Op verzoek van de provincie heeft Wageningen University and Research en Sovon een onderzoek uitgevoerd. Conclusie: ʻHet huidige beleid is ontoereikend om de achteruitgang van de weidevogels te stoppen; voor een duurzame en stabiele weidevogelstand zijn meer maatregelen nodig. Bij continuering van het huidige beheer met de huidige inrichting zal de populatieomvang verder dalen, waarbij de grutto op termijn zelfs mogelijk verdwijnt uit Nederland.ʼ Volgens het actieplan en het onderzoek moet er wel een verbetering mogelijk zijn bij de optimalisatie van het beheer en inrichting van landbouw- en natuurgebied.
Doel
Dat is precies het doel van Collectief Alblasserwaard Vijfheerenlanden.
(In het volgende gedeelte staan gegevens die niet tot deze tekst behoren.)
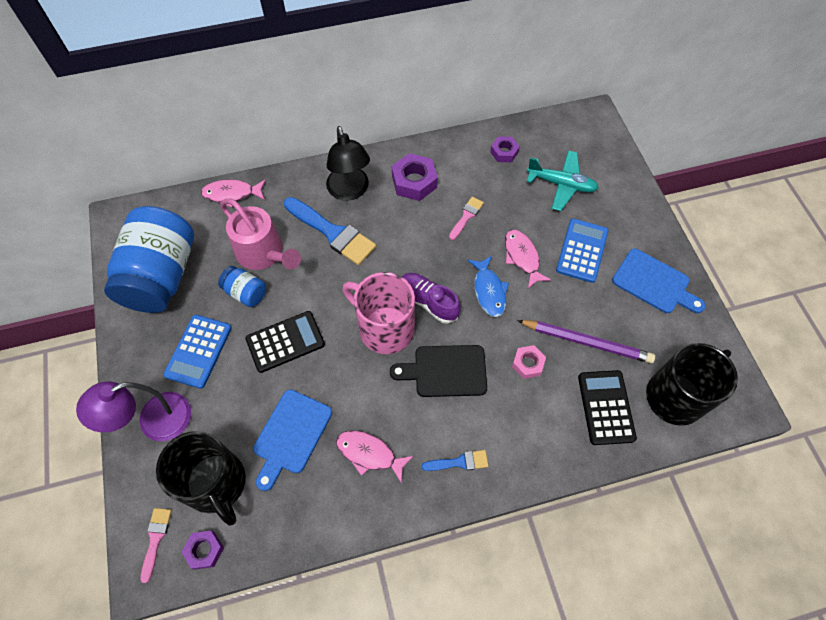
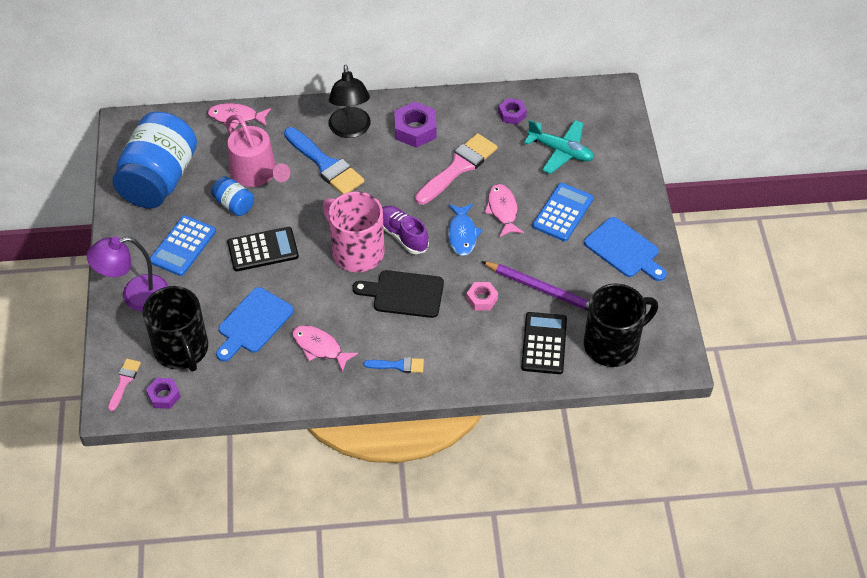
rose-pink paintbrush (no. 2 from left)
Concreet geformuleerd streven De Jong en collectiefgenoten naar het stoppen van de afname gruttoparen in 2022 en in 2027 zelfs een stijging van 5 procent in die gruttoparen. Daarvoor blijft het collectief zich hard maken voor natte condities en voldoende voedsel voor de weidevogels. Wat zich laat vertalen in plasdrasgebieden, kruidenrijk grasland en aangepast maai- en mestbeheer.
De Jong spreekt zijn vertrouwen uit. „Hebben we die dalende trends al gekeerd met ons beheer? Ook niet. Maar met dit collectief en de steun van de boeren en de provincie hebben we wel een structuur en een plan te pakken hoe we die trend kunnen keren en onze doelen kunnen behalen.”